IL-13 is a Th2-derived
cytokine associated with pathological changes in
asthma and
ulcerative colitis. Moreover, it plays a major role in the control of gut
nematode infection and associated immunopathology. The current paradigm is that these effects are due to T cell-derived
IL-13. We show in this study that an innate source of
IL-13, the intraepithelial NK cell, is responsible for the disruption of intestinal tissue architecture and induction of goblet cell
hyperplasia that characterizes
infection with the intestinal helminth Trichinella spiralis.

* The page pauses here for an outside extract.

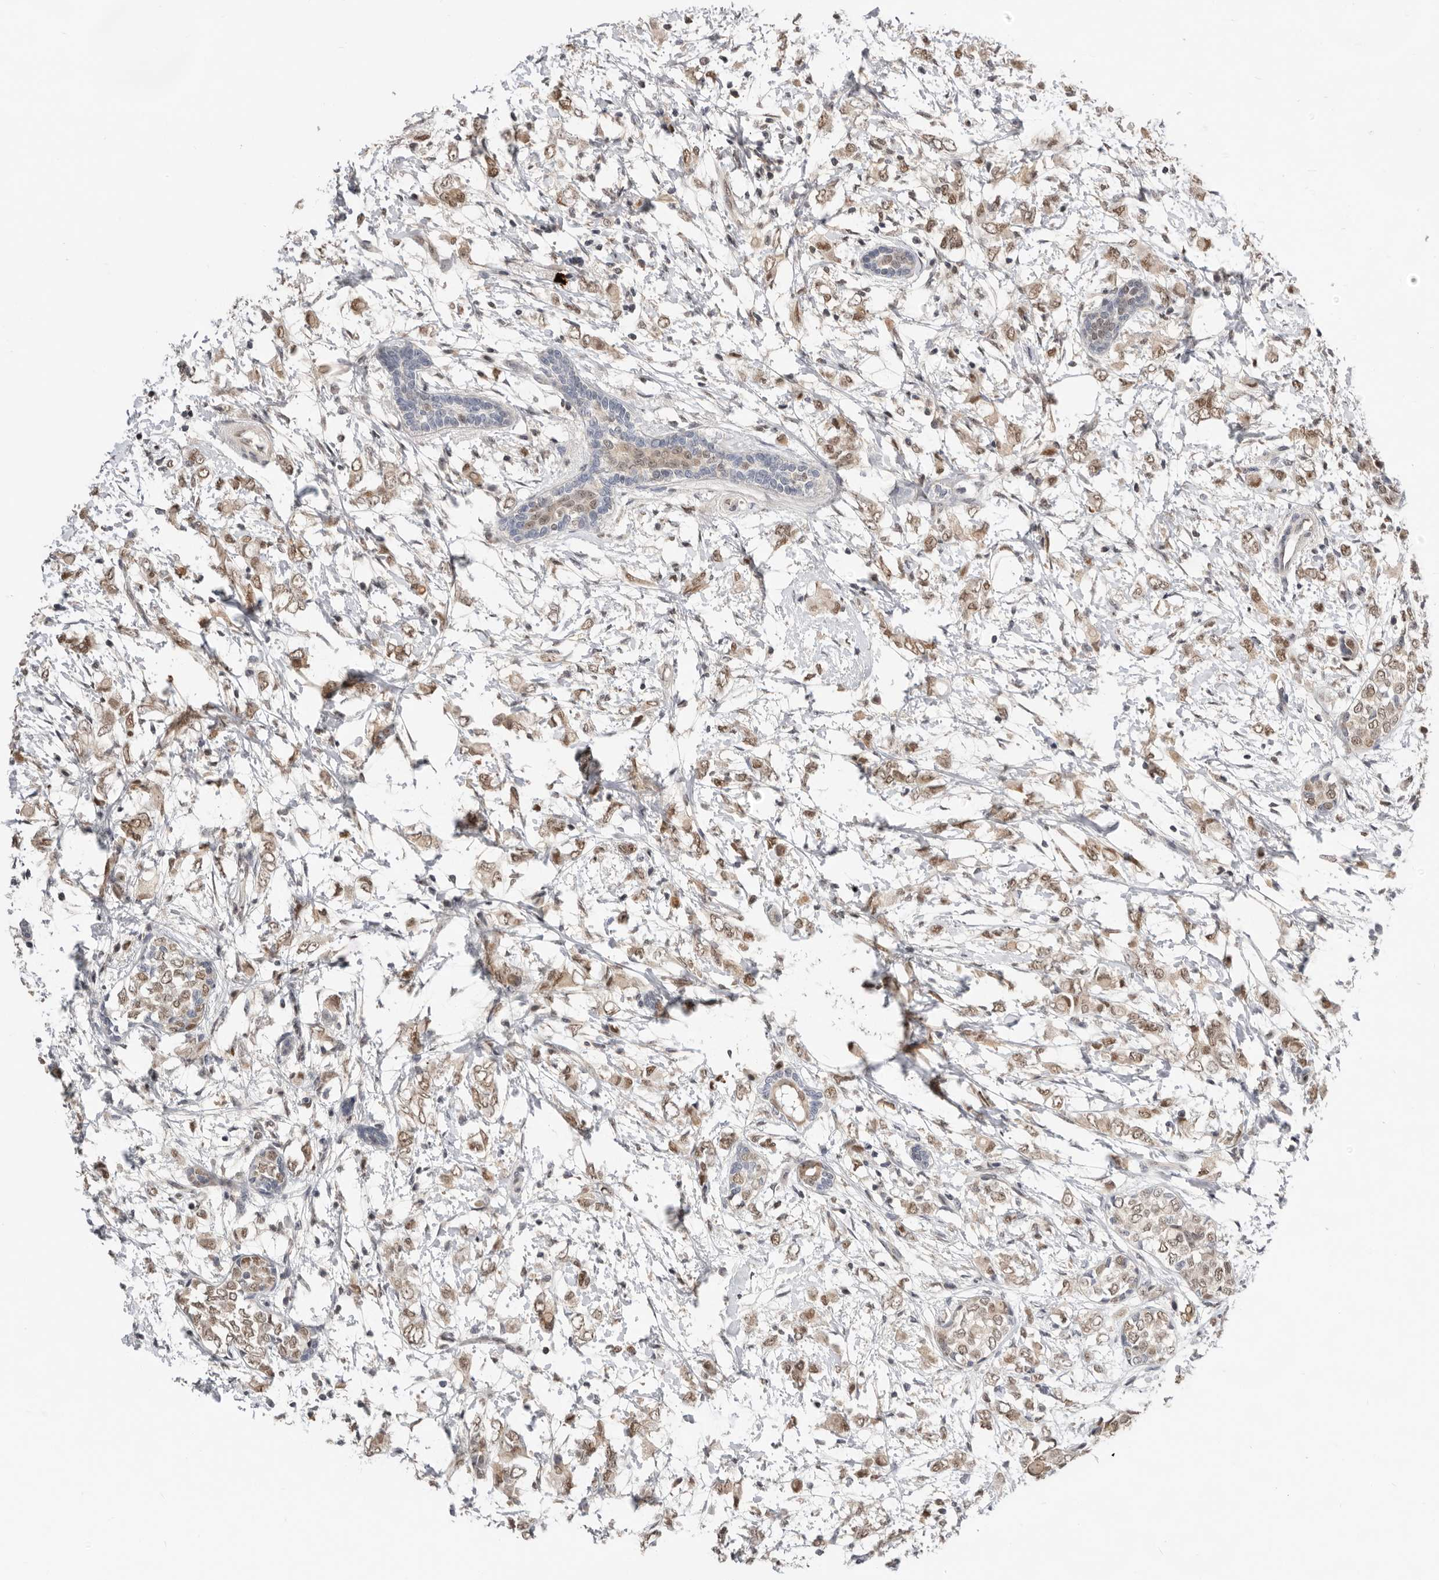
{"staining": {"intensity": "moderate", "quantity": ">75%", "location": "nuclear"}, "tissue": "breast cancer", "cell_type": "Tumor cells", "image_type": "cancer", "snomed": [{"axis": "morphology", "description": "Normal tissue, NOS"}, {"axis": "morphology", "description": "Lobular carcinoma"}, {"axis": "topography", "description": "Breast"}], "caption": "Moderate nuclear positivity for a protein is appreciated in about >75% of tumor cells of breast cancer using immunohistochemistry (IHC).", "gene": "BRCA2", "patient": {"sex": "female", "age": 47}}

IL-13 or IL-4Ralpha (but not IL-4) null mice failed to induce intestinal pathology. Unexpectedly, SCID and athymic mice developed the same pathology found in immunocompetent mice following
infection. Moreover, immunodeficient mice expressed
IL-13 in the intestine, and abnormal mucosal pathology was reduced by in vivo administration of a soluble
IL-13 antagonist.
IL-13 expression was induced in non-T intraepithelial CD3- NK cells. Epithelial cells expressed the
IL-13 signaling receptor,
IL-13Ralpha1, and after
infection, IL-4Ralpha. Furthermore, the soluble
IL-13 decoy receptor IL-13Ralpha2, which regulates
IL-13 responses, was also induced upon
infection. These data provide the first evidence that intestinal tissue restructuring during helminth
infection is an innate event dependent on
IL-13 production by NK cells resident in the epithelium of the intestine.